EXERCISE OBJECTIVE: Please transcribe the forum post on Proto-Basque words below in full, word for word.

We were both assuming that these were very clearly
a nursery word and an expressive word, that was not at issue.

>[on words like Basque <ama> 'mother' and <tu> 'spit']
>
[LA]
>> That does not argue either for or against such words actually being
>> inherited from Proto-Basque.
>
[LT]
>Of course, but not the point.

If one is seeking words which are likely to be inherited from
Proto-Basque, and one indicates that some feature of them
does not argue either for or against such words
actually being inherited, it must by definition be relevant to the
method of finding words which are likely to be inherited from
Proto-Basque.

Trask has several times been explicit that he does not want
to include nursery words, and does not exclude them explicitly,
but is glad when his other criteria manage to exclude them.
I have not understood why he should be glad of this.

***

I do understand from Trask's most recent message that it is widely
suspected that there are words from third languages borrowed into
both early Basque and early Ibero-Romance (no other Romance),
and Trask wants to exclude such from his considerations.
This does skate on the edge of excluding not merely one or two,
but perhaps quite a number, of words which really were in early Basque,
but this kind of data DOES have a different status.  So tag it,
don't exclude it, would be my suggestion.

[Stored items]

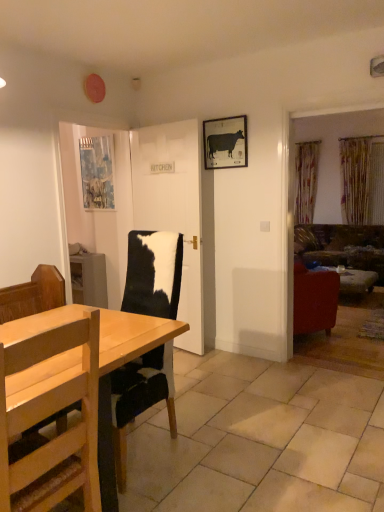
In order to face gold textured curtain at right, should I rotate leftwards or rightwards?

To align with it, rotate right about 21.011°.

What do you see at coordinates (225, 142) in the screenshot? This screenshot has height=512, width=384. I see `matte black cow at upper center, arranged as the 2th picture frame when viewed from the left` at bounding box center [225, 142].

I want to click on blue textured fabric at upper left, which appears as the second picture frame when viewed from the front, so click(97, 172).

Find the location of `curtain behind the light wood chair at lower left`. curtain behind the light wood chair at lower left is located at coordinates (361, 179).

Is light wood chair at lower left further to camera compared to gold textured curtain at right?

No, light wood chair at lower left is in front of gold textured curtain at right.

Looking at their sizes, would you say light wood chair at lower left is wider or thinner than gold textured curtain at right?

Considering their sizes, light wood chair at lower left looks broader than gold textured curtain at right.

From a real-world perspective, who is located lower, light wood chair at lower left or gold textured curtain at right?

light wood chair at lower left.

Is the position of matte black cow at upper center, marked as the 1th picture frame in a right-to-left arrangement, more distant than that of wooden table at lower right?

That is False.

Which is more to the left, matte black cow at upper center, acting as the first picture frame starting from the front, or wooden table at lower right?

EXERCISE OUTPUT:
We were both assuming that these were very clearly
a nursery word and an expressive word, that was not at issue.

>[on words like Basque <ama> 'mother' and <tu> 'spit']
>
[LA]
>> That does not argue either for or against such words actually being
>> inherited from Proto-Basque.
>
[LT]
>Of course, but not the point.

If one is seeking words which are likely to be inherited from
Proto-Basque, and one indicates that some feature of them
does not argue either for or against such words
actually being inherited, it must by definition be relevant to the
method of finding words which are likely to be inherited from
Proto-Basque.

Trask has several times been explicit that he does not want
to include nursery words, and does not exclude them explicitly,
but is glad when his other criteria manage to exclude them.
I have not understood why he should be glad of this.

***

I do understand from Trask's most recent message that it is widely
suspected that there are words from third languages borrowed into
both early Basque and early Ibero-Romance (no other Romance),
and Trask wants to exclude such from his considerations.
This does skate on the edge of excluding not merely one or two,
but perhaps quite a number, of words which really were in early Basque,
but this kind of data DOES have a different status.  So tag it,
don't exclude it, would be my suggestion.